***** RECORDS SHOWN *****

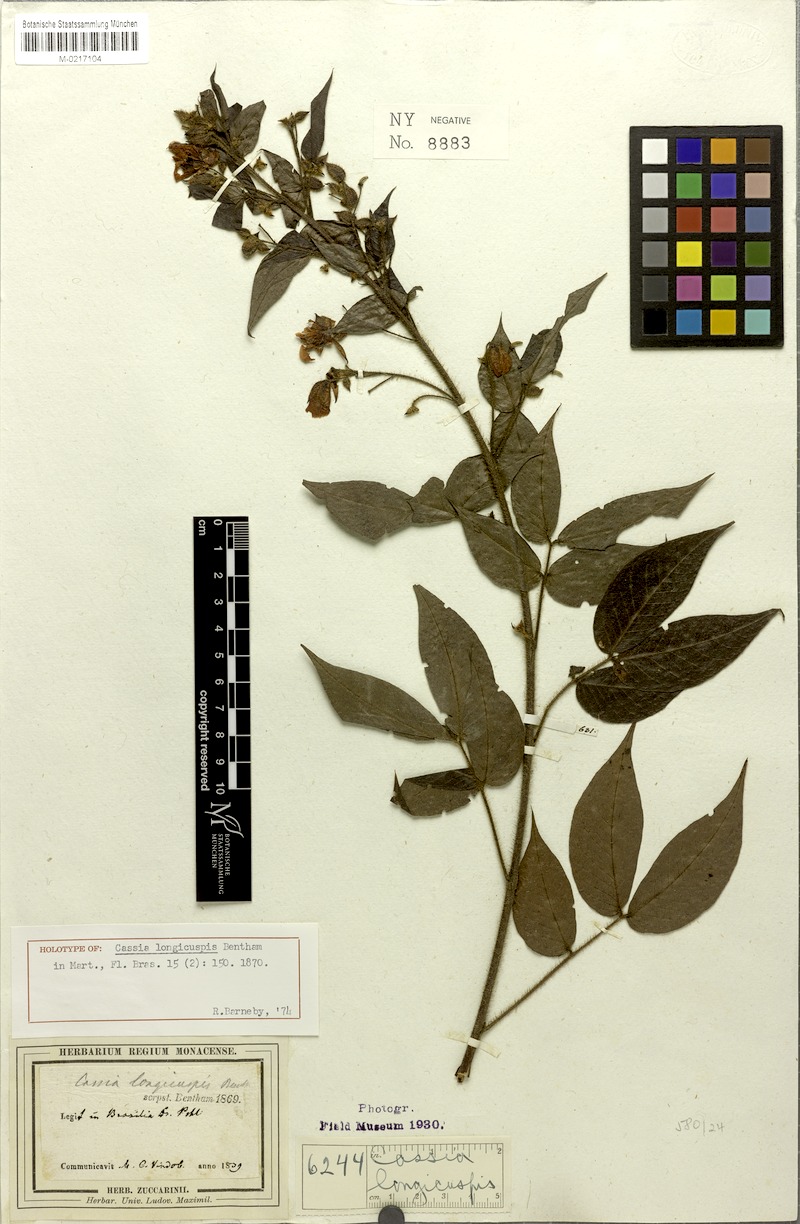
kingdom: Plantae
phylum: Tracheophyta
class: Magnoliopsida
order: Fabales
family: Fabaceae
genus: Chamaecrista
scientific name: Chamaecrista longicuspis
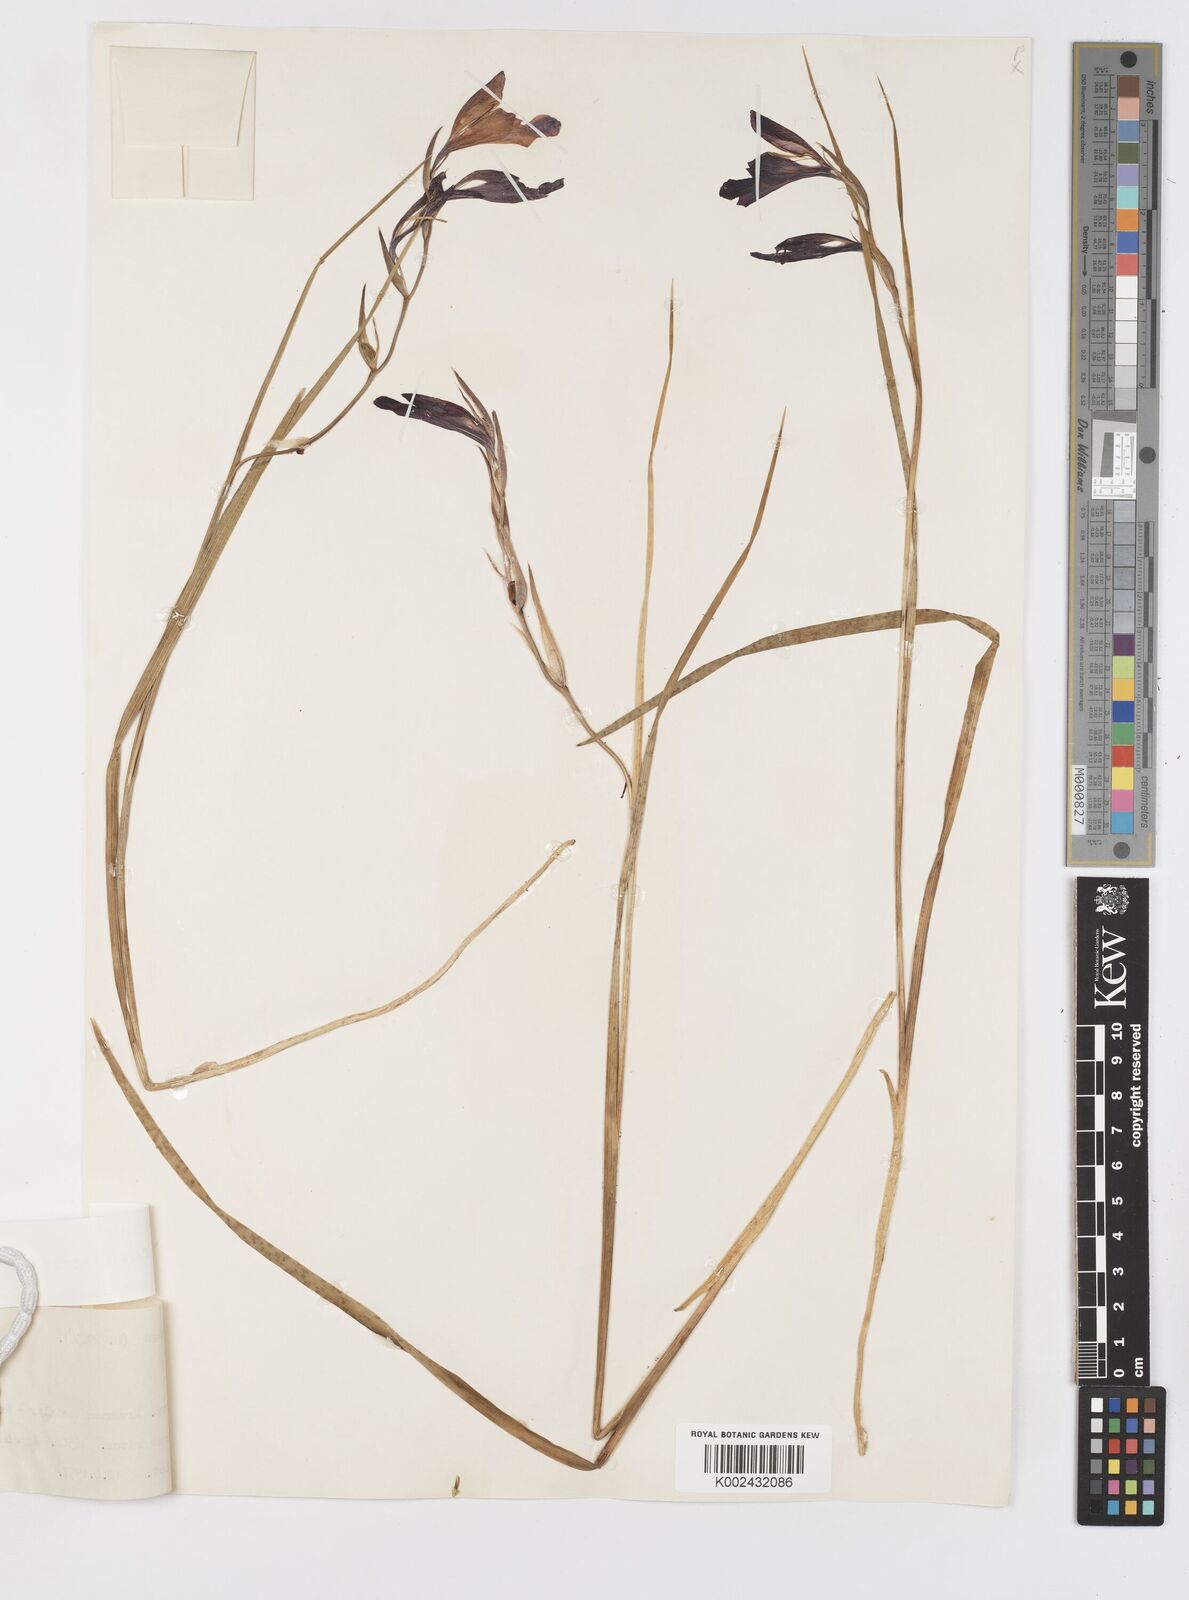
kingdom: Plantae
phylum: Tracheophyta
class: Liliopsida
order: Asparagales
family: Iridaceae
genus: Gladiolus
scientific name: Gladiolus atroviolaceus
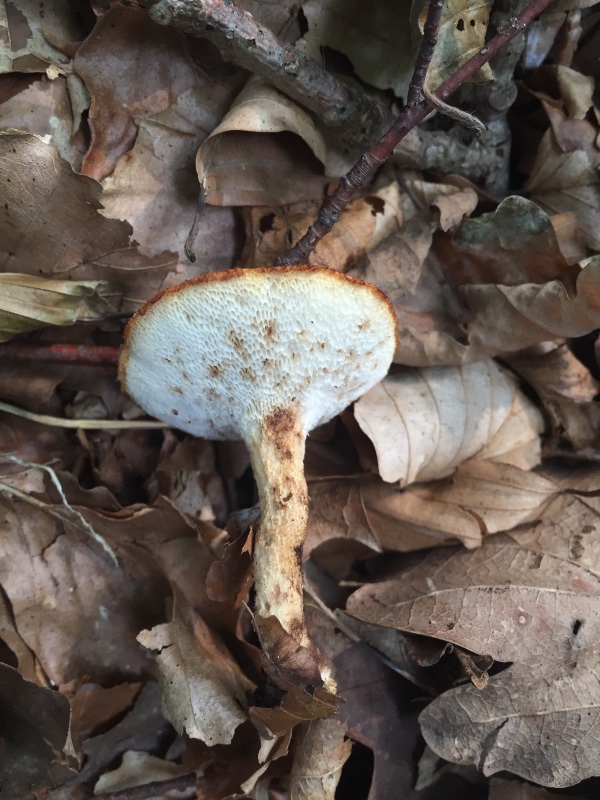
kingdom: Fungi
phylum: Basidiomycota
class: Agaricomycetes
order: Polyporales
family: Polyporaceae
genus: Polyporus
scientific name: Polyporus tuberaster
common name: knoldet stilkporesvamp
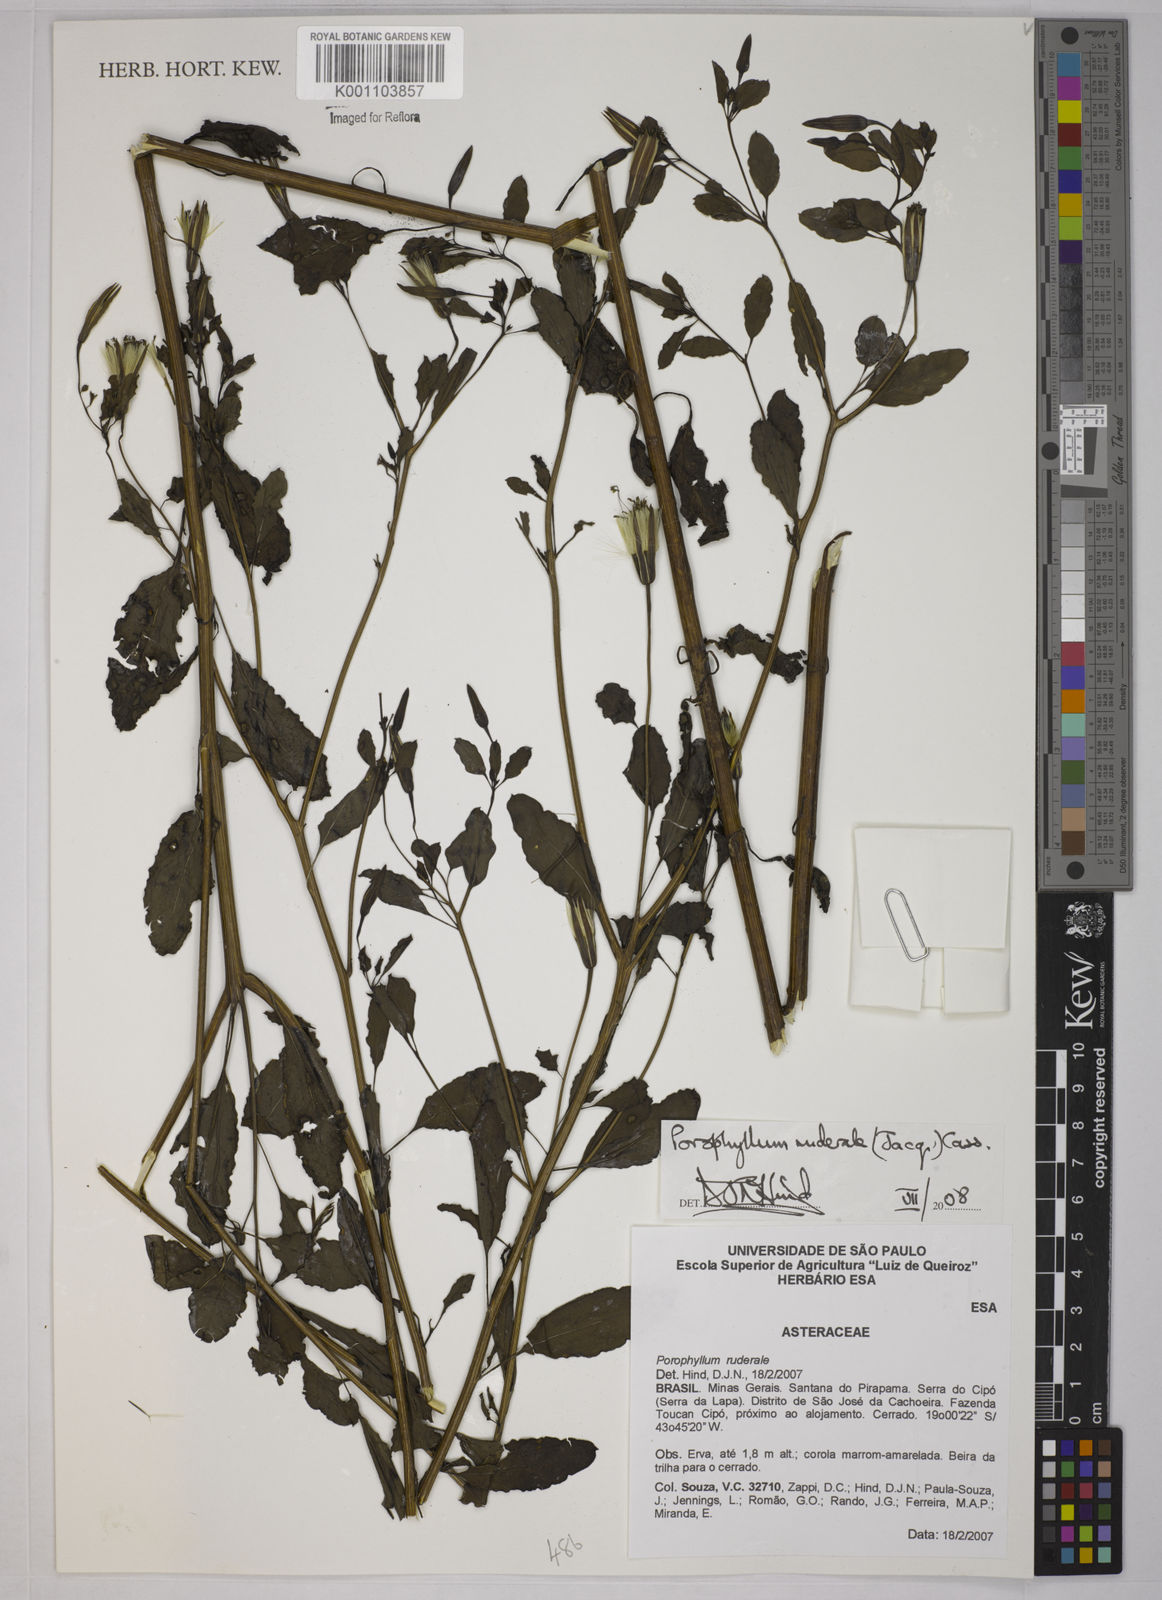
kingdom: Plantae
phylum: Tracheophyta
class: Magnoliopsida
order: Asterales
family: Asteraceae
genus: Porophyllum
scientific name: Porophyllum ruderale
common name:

*****

SHORT TASK
Render every line of the records above as a JSON list of strings, one string per line, omitting blank lines and leaving out the pictures.

ANSWER TO THE PROBLEM
[
  "kingdom: Plantae",
  "phylum: Tracheophyta",
  "class: Magnoliopsida",
  "order: Fabales",
  "family: Fabaceae",
  "genus: Chamaecrista",
  "scientific name: Chamaecrista longicuspis",
  "kingdom: Plantae",
  "phylum: Tracheophyta",
  "class: Liliopsida",
  "order: Asparagales",
  "family: Iridaceae",
  "genus: Gladiolus",
  "scientific name: Gladiolus atroviolaceus",
  "kingdom: Fungi",
  "phylum: Basidiomycota",
  "class: Agaricomycetes",
  "order: Polyporales",
  "family: Polyporaceae",
  "genus: Polyporus",
  "scientific name: Polyporus tuberaster",
  "common name: knoldet stilkporesvamp",
  "kingdom: Plantae",
  "phylum: Tracheophyta",
  "class: Magnoliopsida",
  "order: Asterales",
  "family: Asteraceae",
  "genus: Porophyllum",
  "scientific name: Porophyllum ruderale",
  "common name:"
]